# Turbo Tax Users-SURPRISE



## WhatInThe (Jan 24, 2015)

If you use Turbo Tax be ready for a few surprises.

http://consumerist.com/2015/01/23/c...-consumer-revolt-opportunity-for-competitors/

More money. It's been broken up into different tiers of service. Check what is included with what you are buying.

Still old school pencil, pen, paper, adding machine, reading glasses and time.


----------



## jujube (Jan 24, 2015)

I do my own taxes.  They're simple enough.  I only had them done the year my husband died because there were a lot of loose ends I was uncertain about.


----------



## SifuPhil (Jan 24, 2015)

If, as one of their customers was complaining, you would have to pay $30 more (GASP!) to continue your association with a company that up until now has kept you out of jail, then you have some more serious problems that need to be addressed.

I'm wondering if the tax preparers have to devote more time to returns now with Obamacare and all the other little foibles that have been thrown upon us ...


----------



## Don M. (Jan 25, 2015)

SifuPhil said:


> If, as one of their customers was complaining, you would have to pay $30 more (GASP!) to continue your association with a company that up until now has kept you out of jail, then you have some more serious problems that need to be addressed.
> 
> I'm wondering if the tax preparers have to devote more time to returns now with Obamacare and all the other little foibles that have been thrown upon us ...
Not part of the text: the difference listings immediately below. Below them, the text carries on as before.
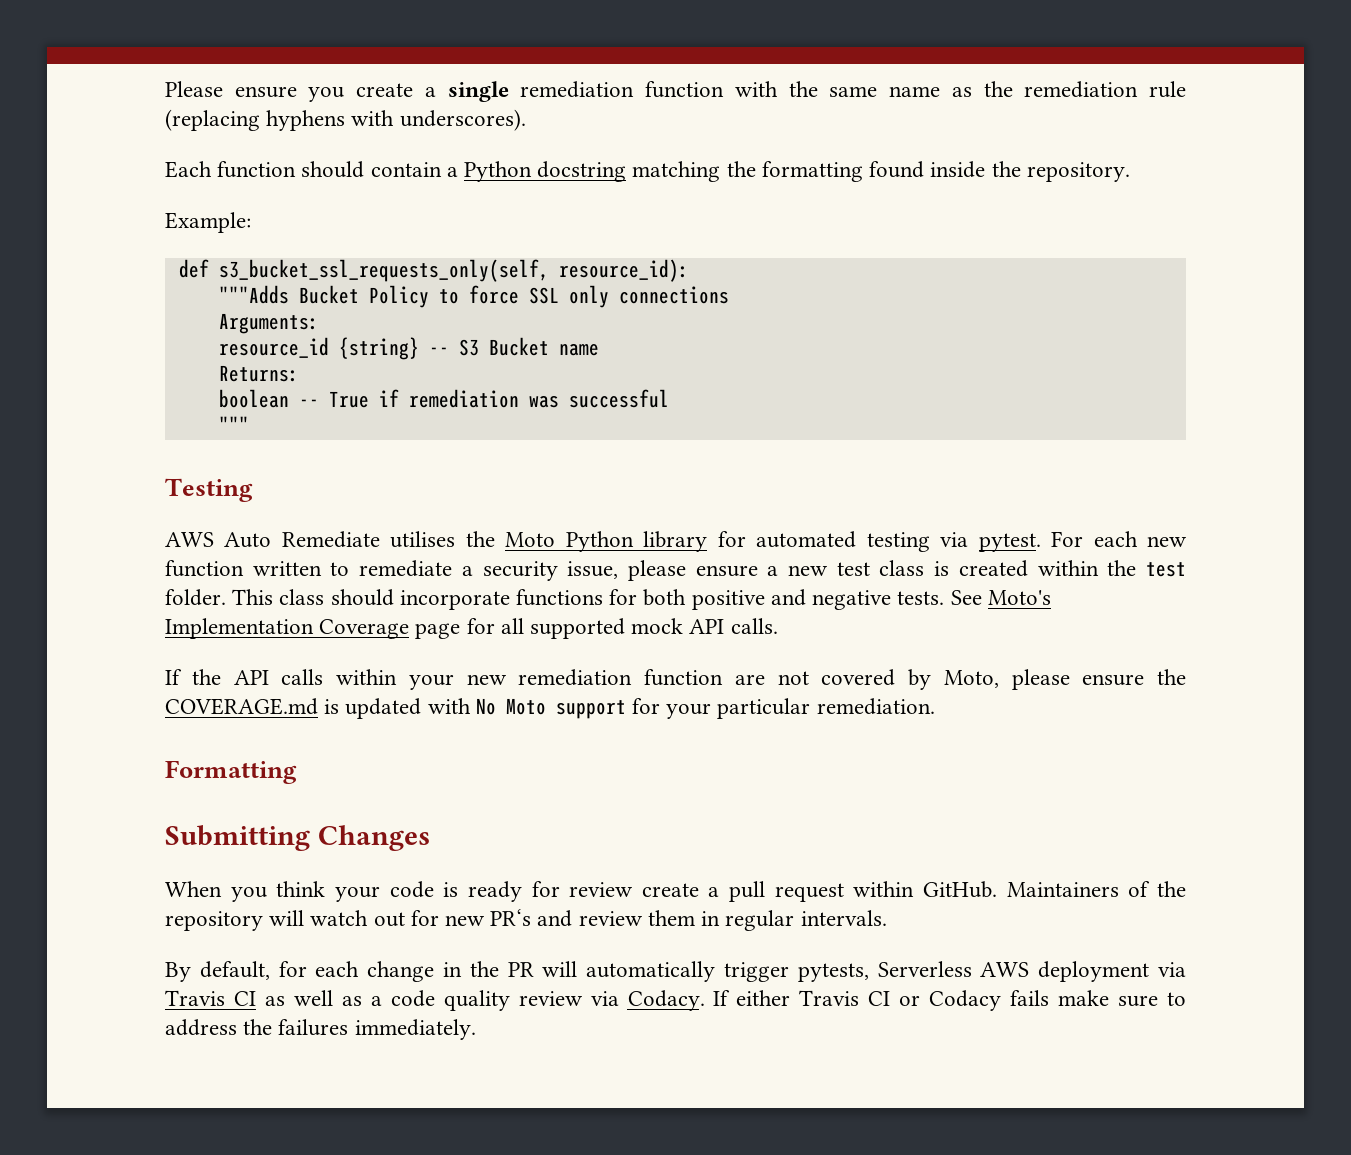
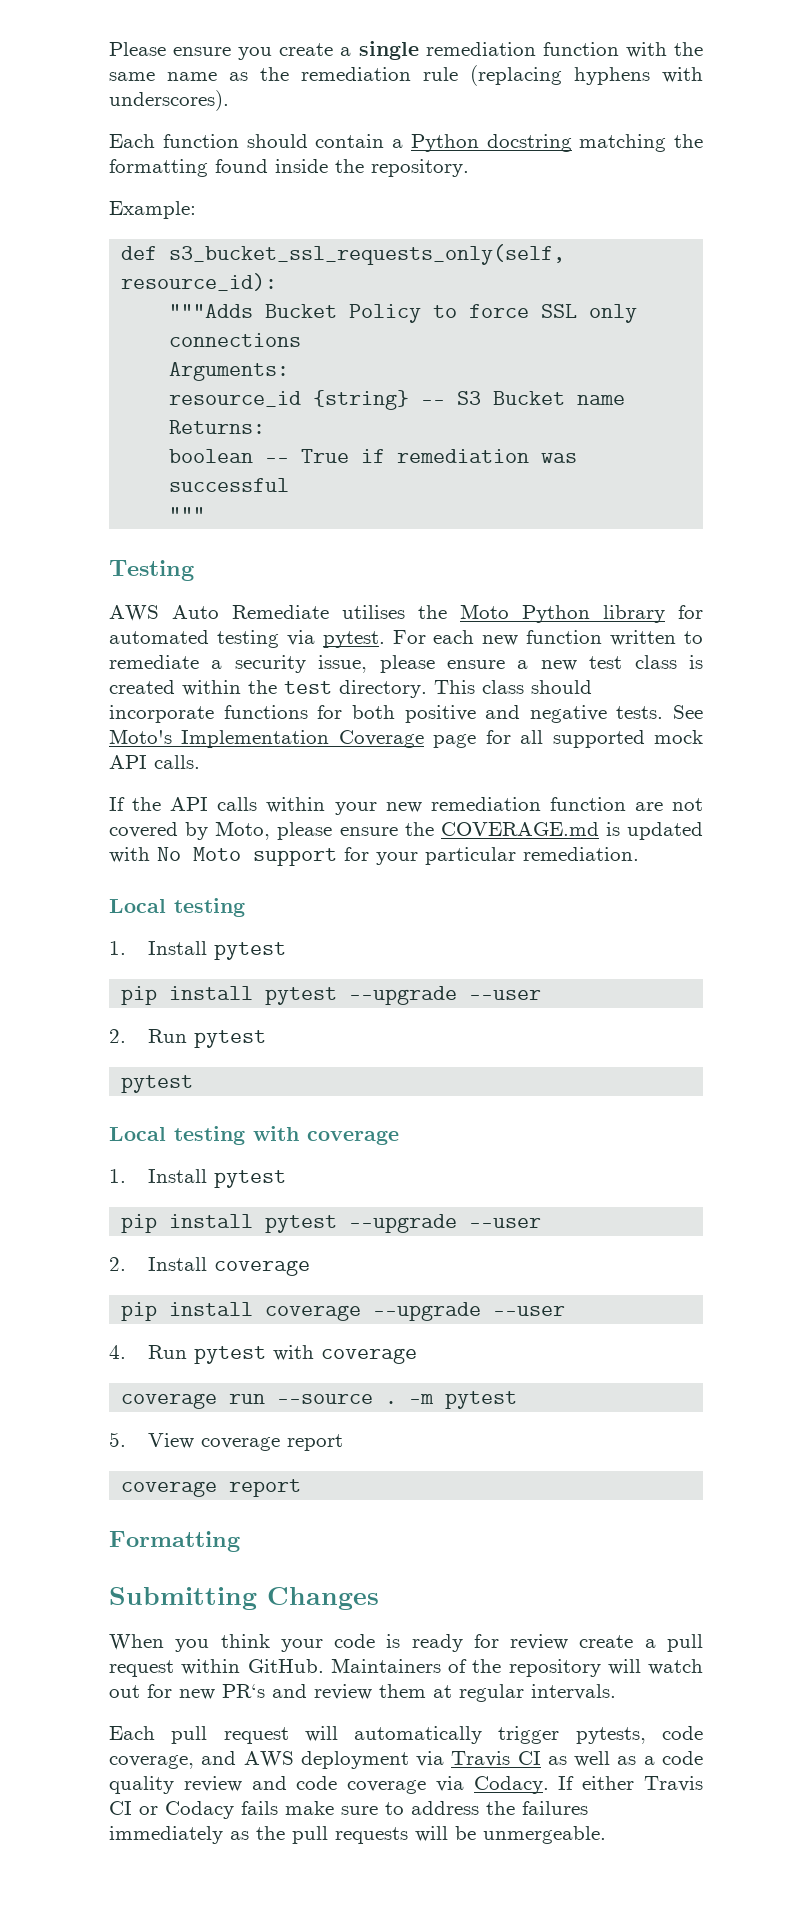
[165,589,226,606] folder. -> [339,680,427,698] directory.
(935, 706) none -> [109,898,245,917] [109,941,287,960] [121,986,542,1005] [109,1029,267,1048] [121,1075,194,1093] [109,1126,399,1145] [109,1169,287,1188] [121,1214,542,1233] [109,1257,311,1276] [121,1302,566,1321] [109,1345,418,1364] [121,1391,518,1409] [109,1432,344,1451] [121,1479,302,1497] // Local testing // 1. Install pytest // pip install pytest --upgrade --user // 2. Run pytest // pytest // Local testing with coverage // 1. Install pytest // pip install pytest --upgrade --user // 2. Install coverage // pip install coverage --upgrade --user // 4. Run pytest with coverage // coverage run --source . -m pytest // 5. View coverage report // coverage report
[701,911,721,926] in -> [433,1685,452,1698] at
[165,961,534,982] By default, for each change in the PR -> [109,1726,289,1744] Each pull request
[877,961,972,977] Serverless -> [662,1726,703,1740] [109,1751,237,1769] code coverage, and
(583, 998) none -> [251,1776,427,1794] and code coverage
[354,1019,476,1040] immediately. -> [109,1826,606,1844] immediately as the pull requests will be unmergeable.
I do my own taxes every year, with an H&R Block CD.  I started the project today, and right near the beginning of the process, there were questions asking about signing up for Health Care under the ACA.  Out of curiosity, I went into that area, and looked at some of the questions.  I have a suspicion that if people signed up for this program, and Don't accurately report their incomes, etc., they will be leaving themselves Wide Open for some Extra IRS scrutiny.


----------



## Denise1952 (Jan 25, 2015)

I wonder what "brain-stormers" (pin-heads) at Turbo Tax came up with this?  The whole idea of TT was to make it easy, all in one, to file.  That's like taking Excel, or Word, and making you hand write some of your letters, or build your own charts and spreadsheets.


----------



## SifuPhil (Jan 25, 2015)

Well, I suppose one of the _good_ points of being poor is not having to worry about a complicated tax return ...


----------



## Denise1952 (Jan 25, 2015)

That's true Phil, lol  I use to hate tax time


----------



## rt3 (Jan 25, 2015)

It's tax deductible.


----------



## NancyNGA (Jan 25, 2015)

I use the online forms.  Problem is, Federal Tax forms don't do the arithmetic for you, but you can save them for later. 
GA state tax forms do the arithmetic, but won't save.  Oh well...can't expect everything for free.  (But why not?  I smell conspiracy.)


----------